I like the distinction between "primary" and "secondary" happiness.   It seems to fit in with the way the infant usually does best with a mother (nurturing and affirming) as primary caretaker in the first year or so and then is increasingly influenced by father and siblings and friends (who are usually more focused on achievement and skills).   The mother's sympathetic influence is still important but other influences acquire more significance as time goes on.

And I also found the difference between the "all powerful self" and the "competent self" worth pondering.  It seems to have explanatory value in what I've observed in my children.     Aquinas says that inexperienced people have a kind of natural hope because they haven't tested their powers against reality adequately.   This would seem to apply in a big way to the early-childhood years. 

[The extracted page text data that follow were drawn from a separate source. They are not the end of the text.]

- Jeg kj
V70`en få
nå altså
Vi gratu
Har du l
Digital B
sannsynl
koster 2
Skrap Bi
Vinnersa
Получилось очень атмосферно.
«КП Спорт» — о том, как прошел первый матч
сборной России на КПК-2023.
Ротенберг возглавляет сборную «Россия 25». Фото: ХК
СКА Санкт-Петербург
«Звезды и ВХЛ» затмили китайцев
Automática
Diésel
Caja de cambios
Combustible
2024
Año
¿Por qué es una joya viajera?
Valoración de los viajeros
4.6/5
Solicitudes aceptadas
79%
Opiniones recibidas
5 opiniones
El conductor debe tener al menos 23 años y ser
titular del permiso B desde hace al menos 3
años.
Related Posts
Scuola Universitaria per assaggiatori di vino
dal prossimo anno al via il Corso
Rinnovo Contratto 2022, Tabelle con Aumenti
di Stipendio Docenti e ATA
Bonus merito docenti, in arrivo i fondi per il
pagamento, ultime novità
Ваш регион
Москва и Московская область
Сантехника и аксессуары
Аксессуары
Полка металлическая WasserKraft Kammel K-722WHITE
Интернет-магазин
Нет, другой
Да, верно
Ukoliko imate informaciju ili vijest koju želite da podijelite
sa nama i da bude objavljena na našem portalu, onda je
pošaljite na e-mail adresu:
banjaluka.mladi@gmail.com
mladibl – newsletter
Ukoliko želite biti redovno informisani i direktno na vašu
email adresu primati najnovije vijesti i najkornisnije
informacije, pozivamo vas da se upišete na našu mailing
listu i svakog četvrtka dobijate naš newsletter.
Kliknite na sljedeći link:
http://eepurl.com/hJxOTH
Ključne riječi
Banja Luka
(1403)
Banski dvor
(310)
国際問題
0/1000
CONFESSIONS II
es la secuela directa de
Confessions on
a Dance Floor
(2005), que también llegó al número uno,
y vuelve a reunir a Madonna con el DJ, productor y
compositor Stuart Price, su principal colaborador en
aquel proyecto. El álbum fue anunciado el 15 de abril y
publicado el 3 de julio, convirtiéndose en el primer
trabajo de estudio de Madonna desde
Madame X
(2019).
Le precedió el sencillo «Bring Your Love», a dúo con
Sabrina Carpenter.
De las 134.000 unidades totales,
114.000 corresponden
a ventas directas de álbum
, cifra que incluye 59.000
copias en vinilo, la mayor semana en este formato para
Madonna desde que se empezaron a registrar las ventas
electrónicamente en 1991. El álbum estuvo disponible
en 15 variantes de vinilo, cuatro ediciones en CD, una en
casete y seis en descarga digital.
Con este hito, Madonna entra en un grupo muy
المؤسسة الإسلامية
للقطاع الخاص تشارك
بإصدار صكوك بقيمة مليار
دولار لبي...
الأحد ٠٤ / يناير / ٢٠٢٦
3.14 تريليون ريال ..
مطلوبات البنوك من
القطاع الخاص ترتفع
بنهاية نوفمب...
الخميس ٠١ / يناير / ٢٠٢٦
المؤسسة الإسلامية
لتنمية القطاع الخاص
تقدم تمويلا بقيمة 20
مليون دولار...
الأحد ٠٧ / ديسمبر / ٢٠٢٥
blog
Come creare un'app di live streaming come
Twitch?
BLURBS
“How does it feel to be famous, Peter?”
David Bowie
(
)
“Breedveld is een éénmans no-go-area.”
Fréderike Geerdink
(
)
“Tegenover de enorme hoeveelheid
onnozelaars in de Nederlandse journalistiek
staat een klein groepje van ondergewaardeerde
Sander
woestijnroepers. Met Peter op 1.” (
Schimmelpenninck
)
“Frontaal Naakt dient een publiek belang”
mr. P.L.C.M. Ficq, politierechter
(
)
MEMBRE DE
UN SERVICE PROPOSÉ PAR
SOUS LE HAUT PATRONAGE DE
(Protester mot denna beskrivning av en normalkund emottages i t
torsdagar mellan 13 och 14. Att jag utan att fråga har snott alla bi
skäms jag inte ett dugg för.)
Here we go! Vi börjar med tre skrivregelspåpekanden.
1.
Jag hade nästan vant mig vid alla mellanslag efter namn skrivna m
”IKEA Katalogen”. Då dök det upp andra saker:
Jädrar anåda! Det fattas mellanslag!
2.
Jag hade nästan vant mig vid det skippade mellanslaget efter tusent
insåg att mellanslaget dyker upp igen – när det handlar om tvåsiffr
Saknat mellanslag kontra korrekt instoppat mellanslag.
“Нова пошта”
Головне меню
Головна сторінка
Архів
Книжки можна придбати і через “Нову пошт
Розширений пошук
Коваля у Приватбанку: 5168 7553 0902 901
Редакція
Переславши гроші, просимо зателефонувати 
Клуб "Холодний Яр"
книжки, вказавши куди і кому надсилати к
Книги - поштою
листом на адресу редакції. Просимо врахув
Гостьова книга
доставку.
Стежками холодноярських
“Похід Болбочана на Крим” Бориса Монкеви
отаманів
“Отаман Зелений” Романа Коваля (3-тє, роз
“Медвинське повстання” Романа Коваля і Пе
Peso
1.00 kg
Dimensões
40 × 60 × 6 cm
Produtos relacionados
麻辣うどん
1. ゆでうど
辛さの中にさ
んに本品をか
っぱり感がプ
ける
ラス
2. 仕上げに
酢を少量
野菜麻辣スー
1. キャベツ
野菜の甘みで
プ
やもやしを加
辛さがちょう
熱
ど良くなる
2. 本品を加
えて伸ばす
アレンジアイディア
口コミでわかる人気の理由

Finally, I am skeptical about whether "happiness" is the right word for bottom-line stable attachment.   "Attachment" seems to imply a foundation, a good starting point, while "happiness" implies an end or goal.  Since we are immortal, our ultimate happiness lies outside of natural life; even loving parental relationships can stunt and distort if not ordered towards eternal things, as CS Lewis points out.  Perhaps the terminology is not of great importance but it seems to lead in the book towards a subtle over-emphasis on the role of the parents and a inadvertent mingling of our final outcome with our starting point.    I think what I like about the book is its correlations with Attachment Theory but where the two theories differ, I think Attachment Theory predicts and explains more than Intrapsychic Humanism does and also seems to dovetail more explicitly with orthodox Christian doctrine.

Whew, that was a long one!  I think that is the last extended review I want to do for now.   But having made some attempt to look at these books in more depth and try to get something out of them, I feel OK about letting them go now.